Île Sainte-Thérèse : des propriétaires « sans papiers »

Photo de Diane Lapointe
Par Diane Lapointe
Île Sainte-Thérèse : des propriétaires « sans papiers »
Natasha Rousseau se bat avec une cinquantaine d’autres personnes pour conserver les chalets construits par leurs parents sur l’île Sainte-Thérèse.

Chassés et traités de squatteurs par le gouvernement du Québec qui considère qu’ils occupent illégalement leur terre, cinquante-trois résidents et leurs familles refusent de quitter l’île Sainte-Thérèse. Ils sont même déterminés à se rendre devant les tribunaux pour faire reconnaître leurs prétendus droits acquis de propriété sur la petite île située juste en face de Varennes, et où ils passent leur été depuis des décennies. Propriétaires ou squatteurs ? Le dossier fait des vagues plus que jamais.
L’histoire maintenant judiciarisée est complexe. En 2015, une centaine de résidents estivaux qui possèdent un chalet ont reçu un avis d’éviction du gouvernement du Québec, propriétaire depuis 1975 d’une grande superficie de l’île (soit environ les trois quarts).
Mais durant les années 1950, ils, ou leurs parents et grands-parents, ont construit sur des parcelles de terre, des chalets, pour la plupart modestes, avec la permission des propriétaires de l’époque, les frères de la congrégation du Très-Saint-Rédempteur, mais sans détenir de titre formel de propriété. « On n’est pas des squatteurs. On ne s’est pas installés illégalement », lance Natasha Rousseau qui occupe maintenant le chalet bâti par son grand-père en 1959.
En 1975, le gouvernement du Québec a exproprié les Rédemptoristes et est devenu propriétaire de l’île.

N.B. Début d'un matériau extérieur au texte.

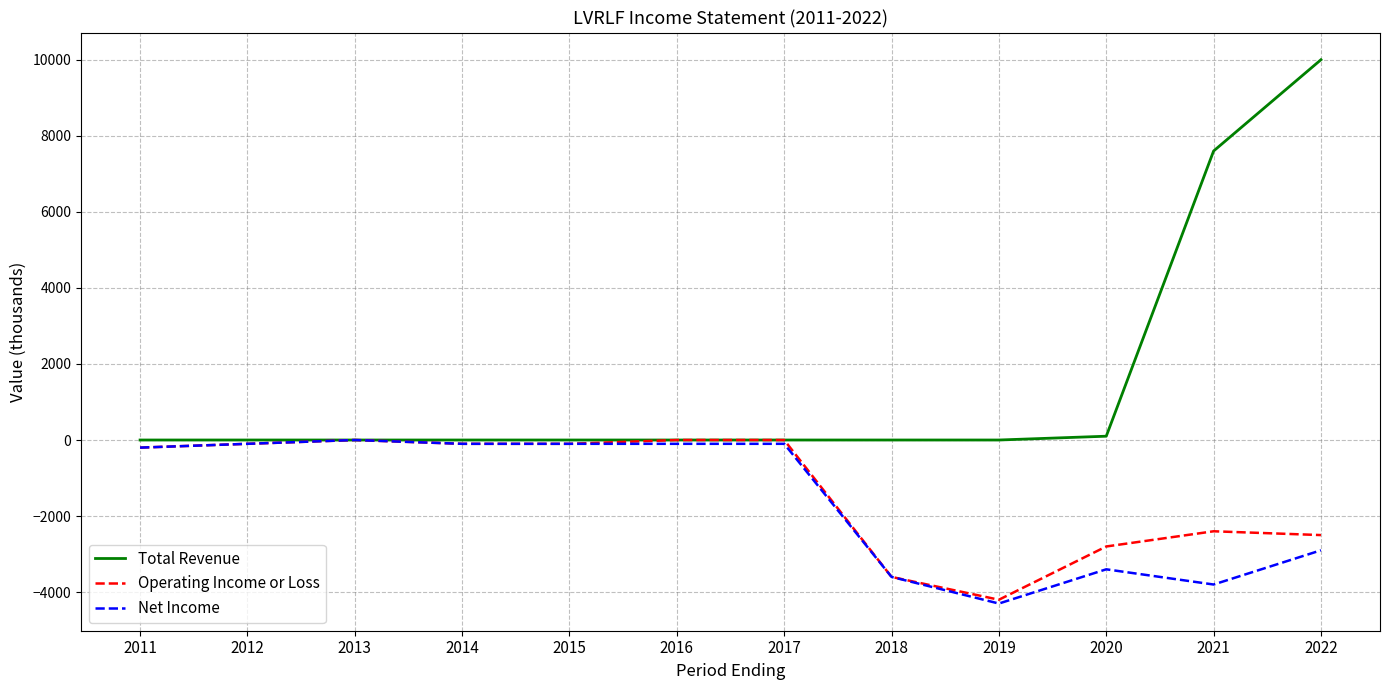

Is the value of Net Income at 2022 greater than the value of Operating Income or Loss at 2015?

No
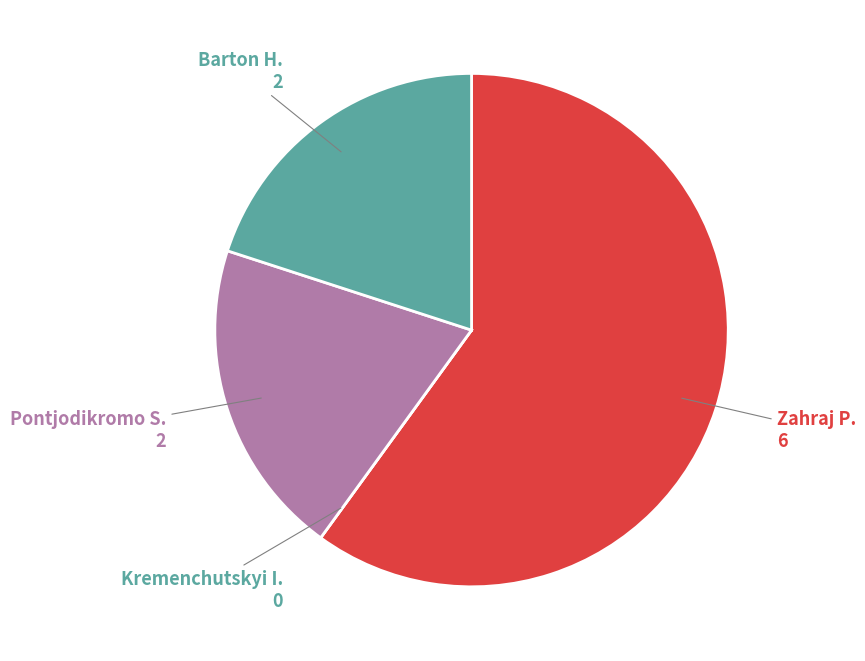

Approximately how many times larger is the value at Pontjodikromo S. compared to Zahraj P.?

0.3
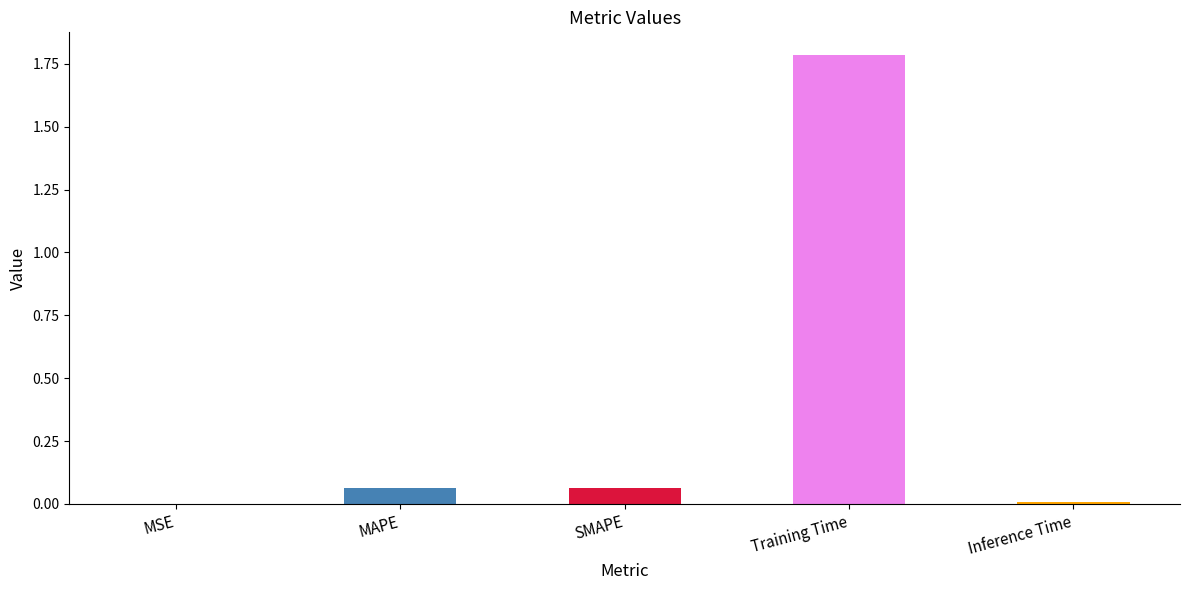

Between Training Time and MSE, which is larger?

Training Time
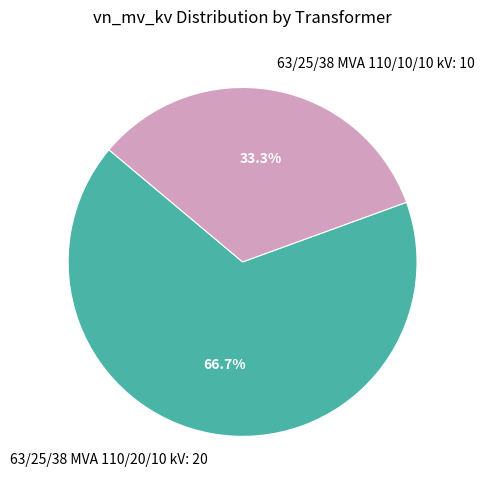

To the nearest percent, what is the average slice percentage?

50%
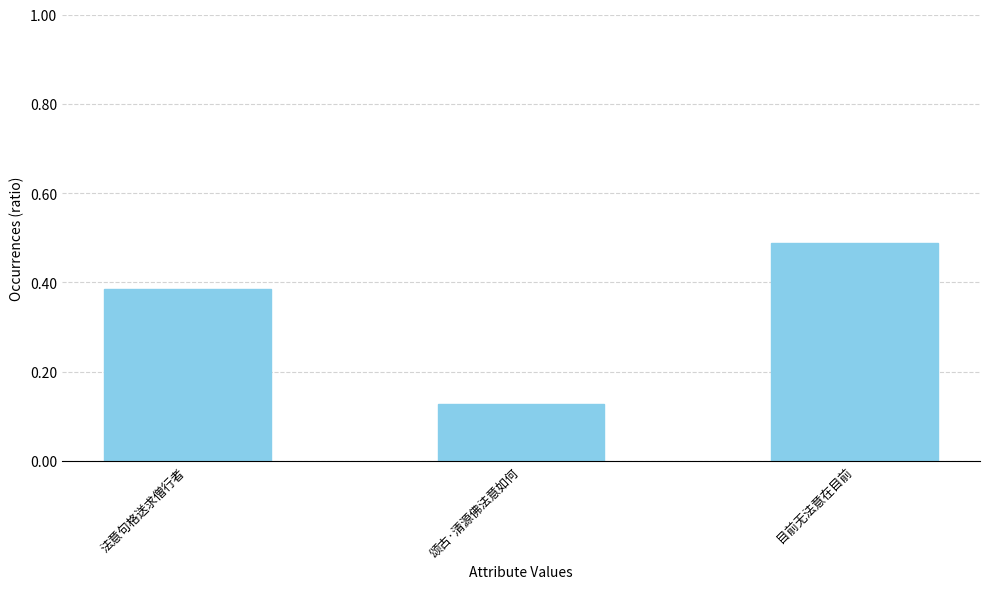

The value at 目前无法意在目前 is 0.8. True or false?

False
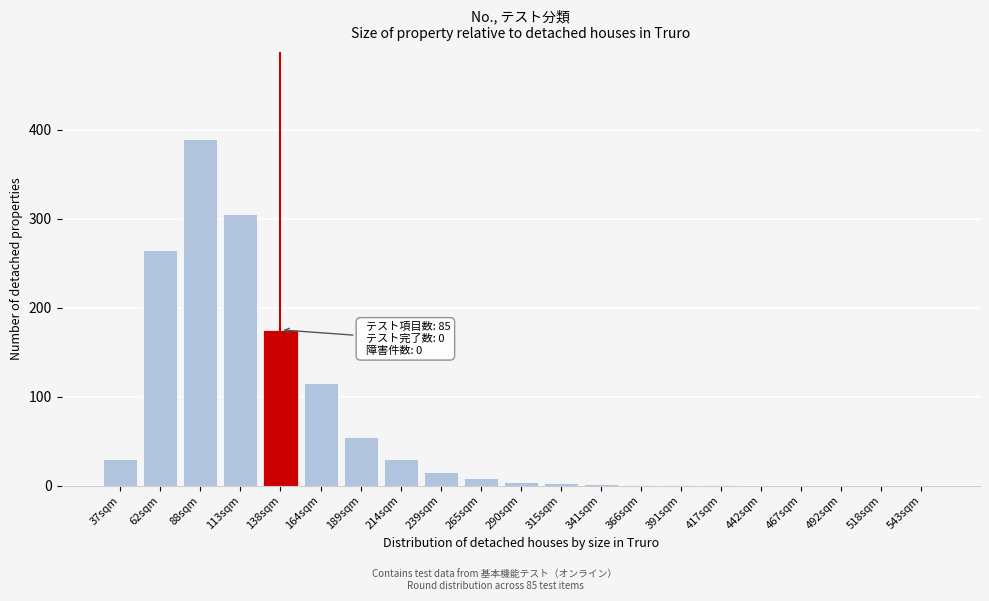

What is the greatest value displayed?

390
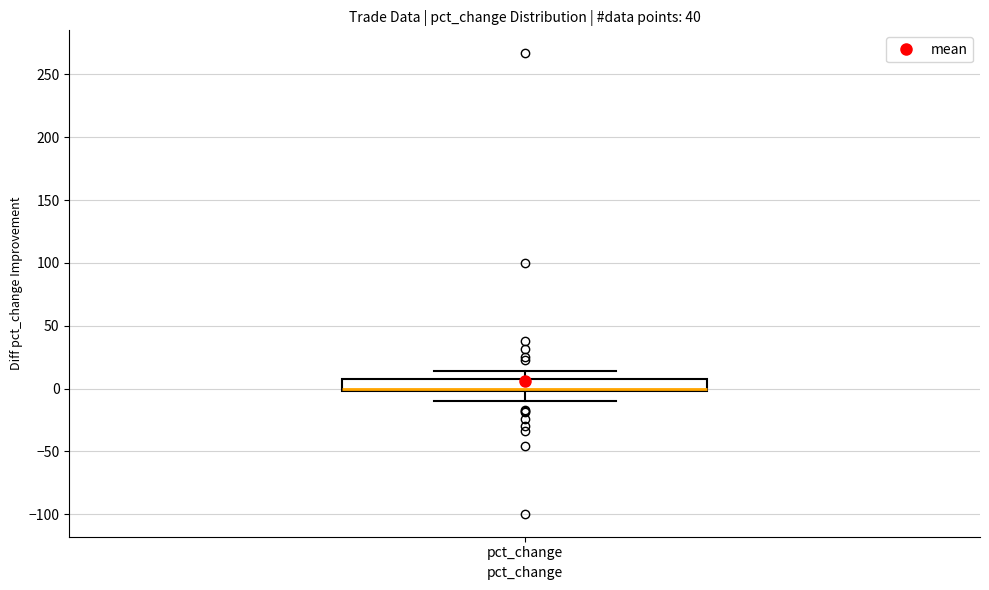

Read this box plot against the y-axis: the position of the median line, the range covered by the box, and the ends of both whiskers. The values are not printed on the chart, so give them approximately, as read against the axis.

median 0 (just above the box's lower edge), box 0 to 5, whiskers -10 to 15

Selon Mme Rousseau, il n’a jamais, à cette époque, contacté les propriétaires de chalets. Entre 1978 et 1999, les insulaires ont même payé des taxes à la Ville de Varennes et à la Commission scolaire. Ils ont aussi payé une taxe pour la collecte des ordures sur l’île en 1984, précise Mme Rousseau. « En 1998, la Ville a évalué mon terrain à 1200 $ et mon chalet à 8000 $. Nous sommes propriétaires de nos bâtisses, et nous revendiquons nos droits d’occupation et de propriété des terrains », explique-t-elle.
En 2015, après avoir reçu les avis d’éviction, les propriétaires « sans papiers » ont adressé au gouvernement une demande de régularisation pour acheter les terrains. La demande a été refusée et fut suivie peu de temps après d’un avis les forçant à quitter les lieux au plus tard le 1er mai 2016, rappelle l’insulaire. « Pour nous, c’est un avis d’éviction déguisé. »
Cinquante-trois propriétaires « sans papiers » ont alors mandaté des avocats pour tenter de faire reconnaître leur droit de propriété sur les terrains occupés depuis plus de 60 ans. Mais puisqu’il semble que la notion de droit acquis ne s’appliquerait pas sur les terres de l’État, et parce qu’ils s’étaient installés bien avant que le gouvernement soit propriétaire de l’île, la Cour supérieure devra sûrement se prononcer. Les occupants devraient rencontrer cet automne les procureurs de la Couronne pour exposer leur point. Enfin, puisqu’il est judiciarisé, le ministère des Ressources naturelles refuse de commenter le dossier.
Expulsés de l’île
Dans cette histoire, les vrais squatters, ceux qui avaient construit des camps sans permission vers 1996, soit la moitié des résidents qui ont reçu un avis d’éviction, ne se sont pas manifestés. Quelque 23 bâtiments illégaux et jugés à l’abandon ont été rasés en juin 2016 par le ministère de l’Énergie et des Ressources naturelles. Il en reste encore une vingtaine.
De vrais propriétaires
Signalons que sur l’île, il y a huit ou neuf propriétaires légaux de lots de terrain et de bâtiments ainsi qu’un cultivateur qui cultive en alternance le maïs ou le soja.
Un grand parc
Rappelons par ailleurs qu’en 2013 le maire de Varennes, Martin Damphousse, et la mairesse de Repentigny, Chantal Rouleau, déclaraient dans un communiqué de presse que « le temps où cette île était fréquentée par des occupants sans droit va prendre fin. » Ils voulaient donner à l’île Sainte-Thérèse une vocation récréotouristique et redonner son accès aux citoyens de la communauté métropolitaine.